→ To-do item
When you write out the listing below, keep each word exactly as it stands and drop the pictures.
=-=-=-=-=
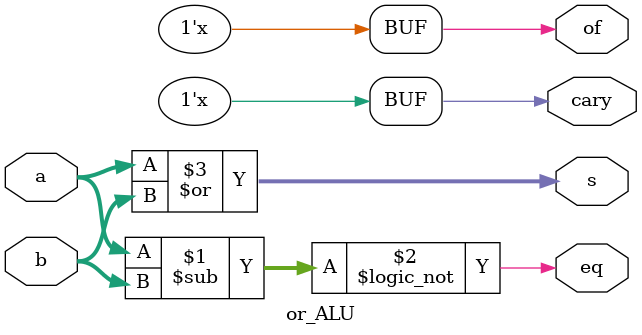
<source format=v>
`timescale 1ns / 1ps


module or_ALU(
    input [31:0] a,
    input [31:0] b,
    output [31:0] s,
    output eq,
    output cary,
    output of
    );
    
    assign eq = (a-b == 0);
    assign cary = 1'bZ;
    assign of = 1'bZ;
    assign s = a | b;
    
endmodule

</source>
=-=-=-=-=
→ Problem solution
<source format=v>
`timescale 1ns / 1ps


module or_ALU(
    input [31:0] a,
    input [31:0] b,
    output [31:0] s,
    output eq,
    output cary,
    output of
    );
    
    assign eq = (a-b == 0);
    assign cary = 1'bZ;
    assign of = 1'bZ;
    assign s = a | b;
    
endmodule

</source>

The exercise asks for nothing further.